我知道结果不同，但是为什么在PyTorch中结果如此糟糕？

这是Keras代码：

import os, keras
from keras.datasets import cifar10
from keras.applications.densenet import DenseNet121
batch_size = 32
num_classes = 10
epochs = 20
# The data, split between train and test sets:
(x_train, y_train), (x_test, y_test) = cifar10.load_data()
print('x_train shape:', x_train.shape)
print(x_train.shape[0], 'train samples')
print(x_test.shape[0], 'test samples')

# Convert class vectors to binary class matrices.
y_train = keras.utils.to_categorical(y_train, num_classes)
y_test = keras.utils.to_categorical(y_test, num_classes)

# model
model = DenseNet121(include_top=True, weights=None, input_shape=(32,32,3), classes=10)

# initiate RMSprop optimizer
opt = keras.optimizers.SGD(lr=0.001, momentum=0.9)

model.compile(loss='categorical_crossentropy', optimizer=opt, metrics=['accuracy'])

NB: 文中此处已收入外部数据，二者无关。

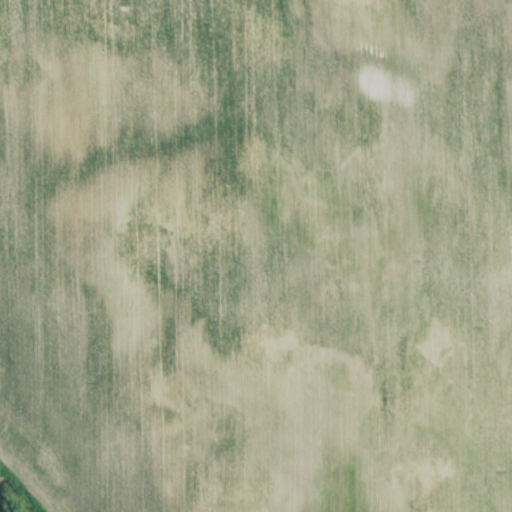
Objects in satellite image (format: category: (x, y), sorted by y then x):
crop: (256, 256)
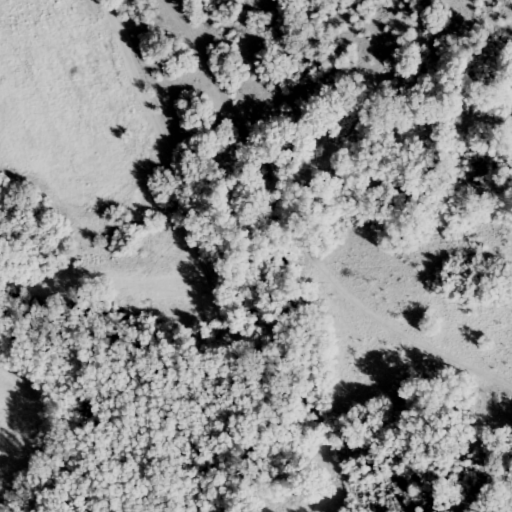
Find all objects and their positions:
road: (164, 144)
road: (106, 283)
road: (305, 386)
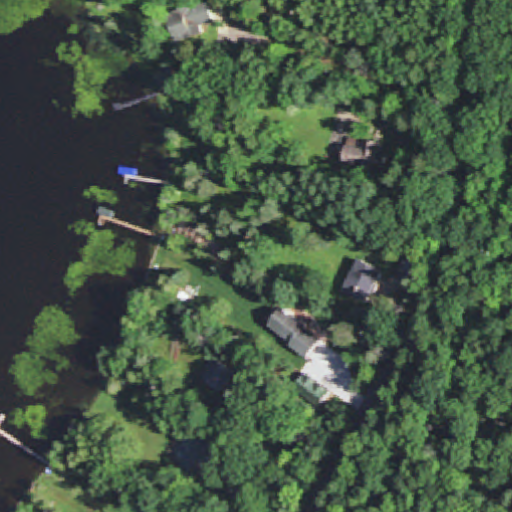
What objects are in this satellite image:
building: (242, 20)
building: (191, 22)
building: (168, 84)
building: (368, 158)
road: (451, 271)
building: (365, 284)
building: (297, 335)
building: (220, 377)
building: (197, 455)
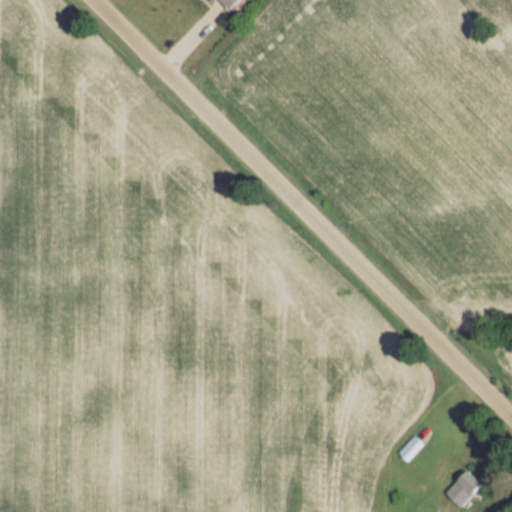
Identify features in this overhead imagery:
building: (223, 4)
road: (304, 207)
building: (409, 450)
building: (462, 489)
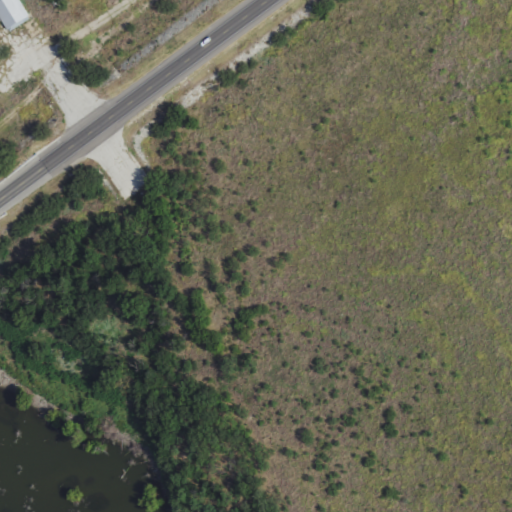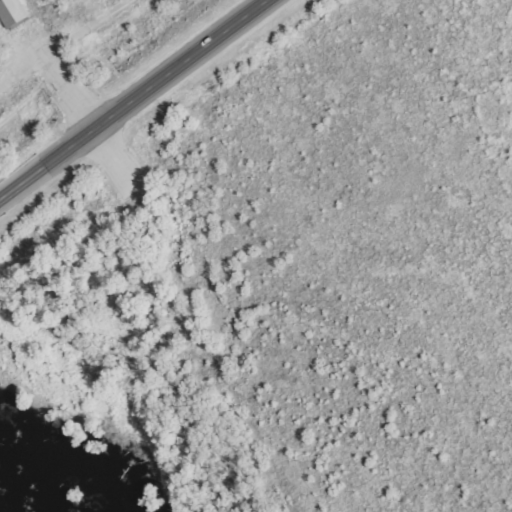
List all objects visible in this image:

x_train = x_train.astype('float32')
x_test = x_test.astype('float32')
x_train /= 255
x_test /= 255

model.fit(x_train, y_train,
          batch_size=batch_size,
          epochs=epochs,
          validation_data=(x_test, y_test),
          shuffle=True)

# Score trained model.
scores = model.evaluate(x_test, y_test, verbose=1)
print('Test loss:', scores[0])
print('Test accuracy:', scores[1])

这是Pytorch代码：

import torch
import torchvision
import torchvision.transforms as transforms
from torch import flatten
import torch.optim as optim
from torchvision import transforms, models
from torch.nn import Linear, Softmax, Module, Sequential, CrossEntropyLoss
import numpy as np
from tqdm import tqdm
classes = ('plane', 'car', 'bird', 'cat', 'deer', 'dog', 'frog', 'horse', 'ship', 'truck')
transform = transforms.Compose([transforms.ToTensor()])

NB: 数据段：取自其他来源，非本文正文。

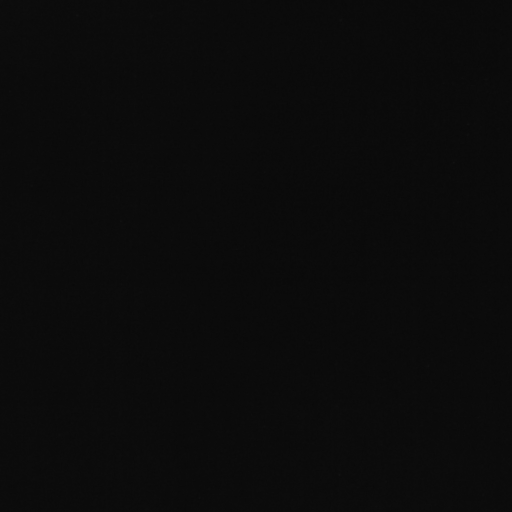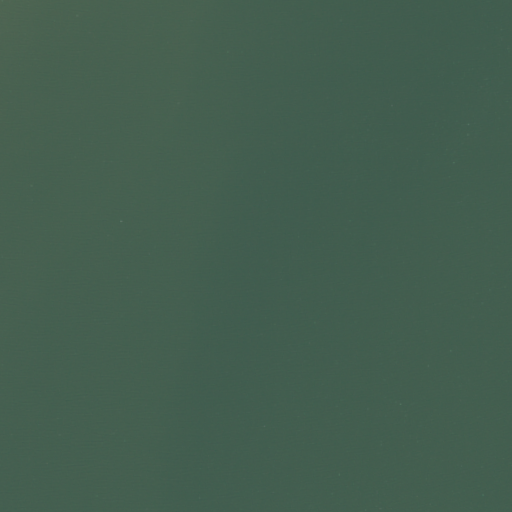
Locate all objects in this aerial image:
river: (144, 349)
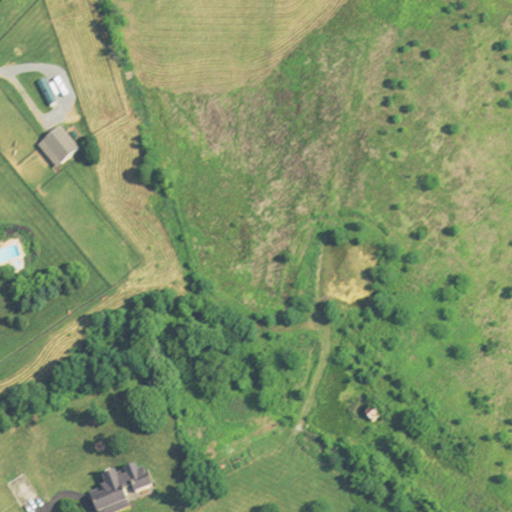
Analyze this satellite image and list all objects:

trainset = torchvision.datasets.CIFAR10(root='./DataSet', train=True, download=True, transform=transform)
trainloader = torch.utils.data.DataLoader(trainset, batch_size=32, shuffle=True, num_workers=0)

testset = torchvision.datasets.CIFAR10(root='./DataSet', train=False, download=True, transform=transform)
testloader = torch.utils.data.DataLoader(testset, batch_size=4, shuffle=False, num_workers=0)


import torch.nn as nn
import torch.nn.functional as F


class Net(Module):
    def __init__(self):
        super(Net, self).__init__()
        self.funFeatExtra   = Sequential(*[i for i in list(models.densenet121().children())[:-1]])
        self.funFlatten     = flatten
        self.funOutputLayer = Linear(1024, 10)
        self.funSoftmax     = Softmax(dim=1)
    def forward(self, x):
        x = self.funFeatExtra(x)
        x = self.funFlatten(x, 1)
        x = self.funOutputLayer(x)
        x = self.funSoftmax(x)
        return x


net = Net()

criterion = nn.CrossEntropyLoss()
optimizer = optim.SGD(net.parameters(), lr=0.001, momentum=0.9)

for epoch in range(20):  # loop over the dataset multiple times

    running_loss = 0.0
    for i, data in tqdm(enumerate(trainloader, 0)):
        # get the inputs; data is a list of [inputs, labels]
        inputs, labels = data

        # zero the parameter gradients
        optimizer.zero_grad()

        # forward + backward + optimize
        outputs = net.cuda()(inputs.cuda())
        loss = criterion(outputs, labels.cuda())
        loss.backward()
        optimizer.step()

        # print statistics
        running_loss += loss.item()

        # if i % 2000 == 1999:    # print every 2000 mini-batches
        #     print('[%d, %5d] loss: %.3f' % (epoch + 1, i + 1, running_loss / 2000))
        #     running_loss = 0.0

print('Finished Training')


########################################################################
# The results seem pretty good.
#
# Let us look at how the network performs on the whole dataset.

correct = 0
total = 0
with torch.no_grad():
    for data in tqdm(testloader):
        images, labels = data
        outputs = net.cpu()(images.cpu())
        _, predicted = torch.max(outputs.data, 1)
        total += labels.size(0)
        correct += (predicted == labels).sum().item()

print('Accuracy of the network on the 10000 test images: %d %%' % (100 * correct / total))

Answer 1

在将模型输出传递给CrossEntropyLoss之前，您不应该对模型输出进行软最大化。根据文档：

  

此标准将nn.LogSoftmax（）和nn.NLLLoss（）合并到一个类中。

     

...

     

预计输入将包含每个班级的原始，未标准化的分数。

在计算精度时，您可以单独对它们进行最大化（在forward()之外）。